Lucy sat back down in the leather chair, her grandmother’s ring still on her middle finger, her hand fisted to keep it in place. Her grandfather had stolen it, hidden it, so she couldn’t use it again. Because he was afraid of what she would do with it? No, because she was going crazy, that was why. But her grandfather hadn’t been sure Lucy could make it work. Did it work for her only because it had been her grandmother’s? Evidently so.
Her father had seen his mother stab his father to death, but had he known about the ring? He must have known something about it; she’d heard her grandmother screaming about it to him the day her grandfather died.
The doorbell rang, but she ignored it, barely heard it.
Then someone was pounding on the door. She heard Dillon’s voice calling out, “Lucy! Come, open the door!”
She looked over at the giant clock in the corner. It was well past six o’clock. It was dark.
She slid the ring off her finger and quickly slipped it onto the gold chain she wore about her neck, stuffed it into her shirt. She realized as she ran to the door that her middle finger, once warm where she’d worn the ring, now felt cold.
“Lucy, open this door or I’m breaking in.”
“I’m coming, Dillon, I’m coming.” And she thought, tears stinging her eyes, Grandmother, if only you’d had the ring with you when my mother was hit by that drunk. If only.
CHAPTER 35
Lucy finally opened the door, wondering whether Dillon would really have broken it down. He looked at the banked excitement in her eyes, watched her as she said in a voice as bright as a new penny, “Sorry, Dillon, I was washing up,” and knew she was closed down tight. For the moment.
So he handed her the bag stuffed with Chinese takeout that included her favorite moo shu pork, and followed her to the bright kitchen to chow down on his own vegetarian delight. As they sipped the lovely hot tea that Sun Li, his and Sherlock’s favorite waiter, had insisted he take with him, he told her about Sherlock and Coop’s breakthrough in New York at the First Precinct, and showed her a printout of the sketch of Bruce Comafield that Sherlock had e-mailed to him.

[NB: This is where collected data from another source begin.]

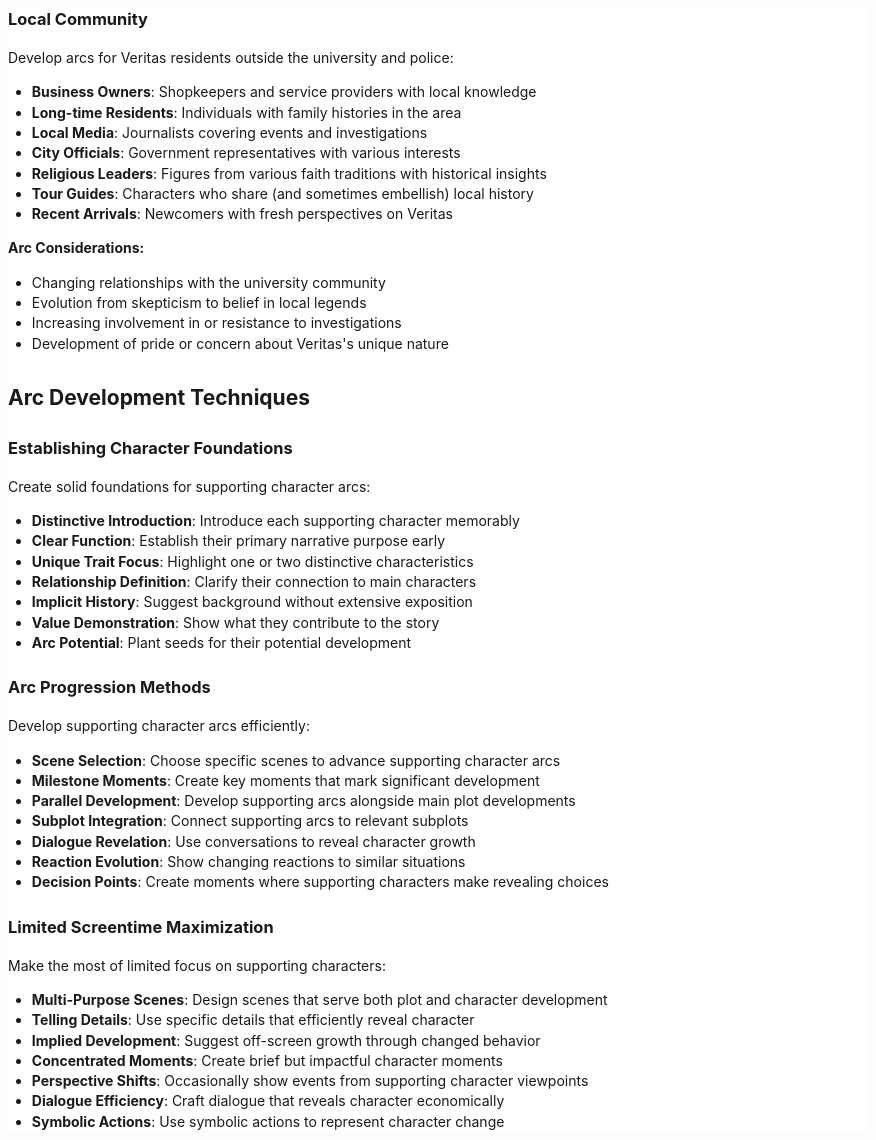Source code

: ### Local Community

Develop arcs for Veritas residents outside the university and police:

- **Business Owners**: Shopkeepers and service providers with local knowledge
- **Long-time Residents**: Individuals with family histories in the area
- **Local Media**: Journalists covering events and investigations
- **City Officials**: Government representatives with various interests
- **Religious Leaders**: Figures from various faith traditions with historical insights
- **Tour Guides**: Characters who share (and sometimes embellish) local history
- **Recent Arrivals**: Newcomers with fresh perspectives on Veritas

**Arc Considerations:**
- Changing relationships with the university community
- Evolution from skepticism to belief in local legends
- Increasing involvement in or resistance to investigations
- Development of pride or concern about Veritas's unique nature

## Arc Development Techniques

### Establishing Character Foundations

Create solid foundations for supporting character arcs:

- **Distinctive Introduction**: Introduce each supporting character memorably
- **Clear Function**: Establish their primary narrative purpose early
- **Unique Trait Focus**: Highlight one or two distinctive characteristics
- **Relationship Definition**: Clarify their connection to main characters
- **Implicit History**: Suggest background without extensive exposition
- **Value Demonstration**: Show what they contribute to the story
- **Arc Potential**: Plant seeds for their potential development

### Arc Progression Methods

Develop supporting character arcs efficiently:

- **Scene Selection**: Choose specific scenes to advance supporting character arcs
- **Milestone Moments**: Create key moments that mark significant development
- **Parallel Development**: Develop supporting arcs alongside main plot developments
- **Subplot Integration**: Connect supporting arcs to relevant subplots
- **Dialogue Revelation**: Use conversations to reveal character growth
- **Reaction Evolution**: Show changing reactions to similar situations
- **Decision Points**: Create moments where supporting characters make revealing choices

### Limited Screentime Maximization

Make the most of limited focus on supporting characters:

- **Multi-Purpose Scenes**: Design scenes that serve both plot and character development
- **Telling Details**: Use specific details that efficiently reveal character
- **Implied Development**: Suggest off-screen growth through changed behavior
- **Concentrated Moments**: Create brief but impactful character moments
- **Perspective Shifts**: Occasionally show events from supporting character viewpoints
- **Dialogue Efficiency**: Craft dialogue that reveals character economically
- **Symbolic Actions**: Use symbolic actions to represent character change
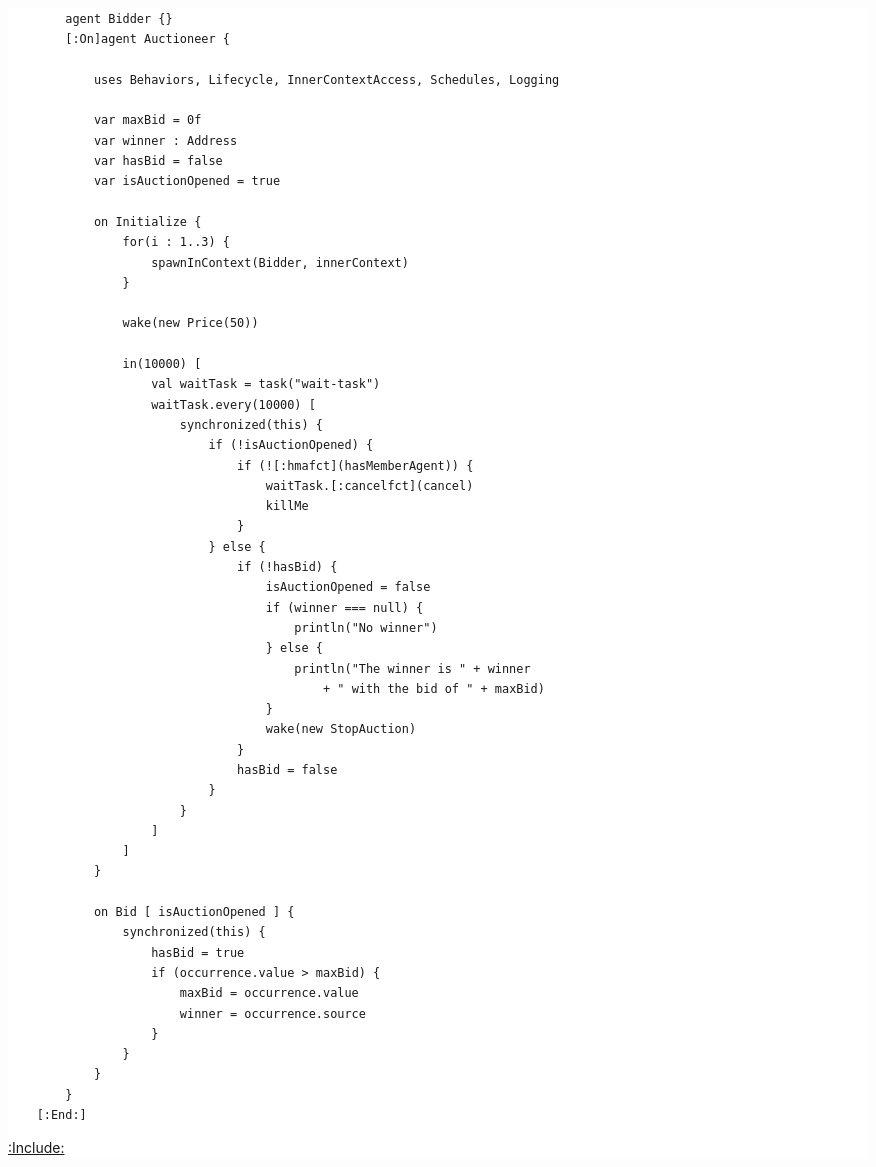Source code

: 			agent Bidder {}
			[:On]agent Auctioneer {
								
				uses Behaviors, Lifecycle, InnerContextAccess, Schedules, Logging
				
				var maxBid = 0f
				var winner : Address
				var hasBid = false 
				var isAuctionOpened = true
				
				on Initialize {
					for(i : 1..3) {
						spawnInContext(Bidder, innerContext)
					}
					
					wake(new Price(50))

					in(10000) [
						val waitTask = task("wait-task")
						waitTask.every(10000) [
							synchronized(this) {
								if (!isAuctionOpened) {
									if (![:hmafct](hasMemberAgent)) {
										waitTask.[:cancelfct](cancel)
										killMe
									}
								} else {
									if (!hasBid) {
										isAuctionOpened = false
										if (winner === null) {
											println("No winner")
										} else {
											println("The winner is " + winner
												+ " with the bid of " + maxBid)
										}
										wake(new StopAuction)
									}
									hasBid = false
								}
							}
						]
					]
				}
				
				on Bid [ isAuctionOpened ] {
					synchronized(this) {
						hasBid = true
						if (occurrence.value > maxBid) {
							maxBid = occurrence.value
							winner = occurrence.source
						}
					}
				}
			}
		[:End:]


[:Include:](../legal.inc)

Lucy bounced up and down, hooted. “Sherlock is unbelievable! Oh, yeah, it’s him. This is incredible, Dillon. Can you believe he’s wearing those same aviator glasses? Why don’t we go get him right now? Let’s grab him and haul him in.”
“Sorry, but we already thought of that. According to Lansford, no one has seen his aide since the evening we visited him at the Willard. No word as to his whereabouts yet.”
“We spooked him. I guess we should revisit all the witnesses in the other cities, see if anyone else saw this guy with her.”
Savich nodded and took another bite of the vegetarian fried rice.
Bruce Comafield. They were nearly to home plate. Lucy looked over at Dillon, marveled at him. And at Sherlock. Would she have been good enough to get that information and sketch out of the witness, Thomas Hurley? She didn’t know, but she’d missed out on an incredible find. She became suddenly aware of the ring pressing itself like a living thing against her skin, her incredible ring that had cost her grandfather his life. It was more than she could begin to understand, or begin to deal with at that moment. No, she had to focus here. She wanted more than anything to find Comafield, and she wanted Savich to trust her again with that assignment, rather than worry about her. She wanted to show him she was ready to throw herself back into the hunt for Kirsten Bolger. It hit her between the eyes that her boss was too perceptive, that any lie she told him, he’d recognize easily as a lie. Maybe he could help her.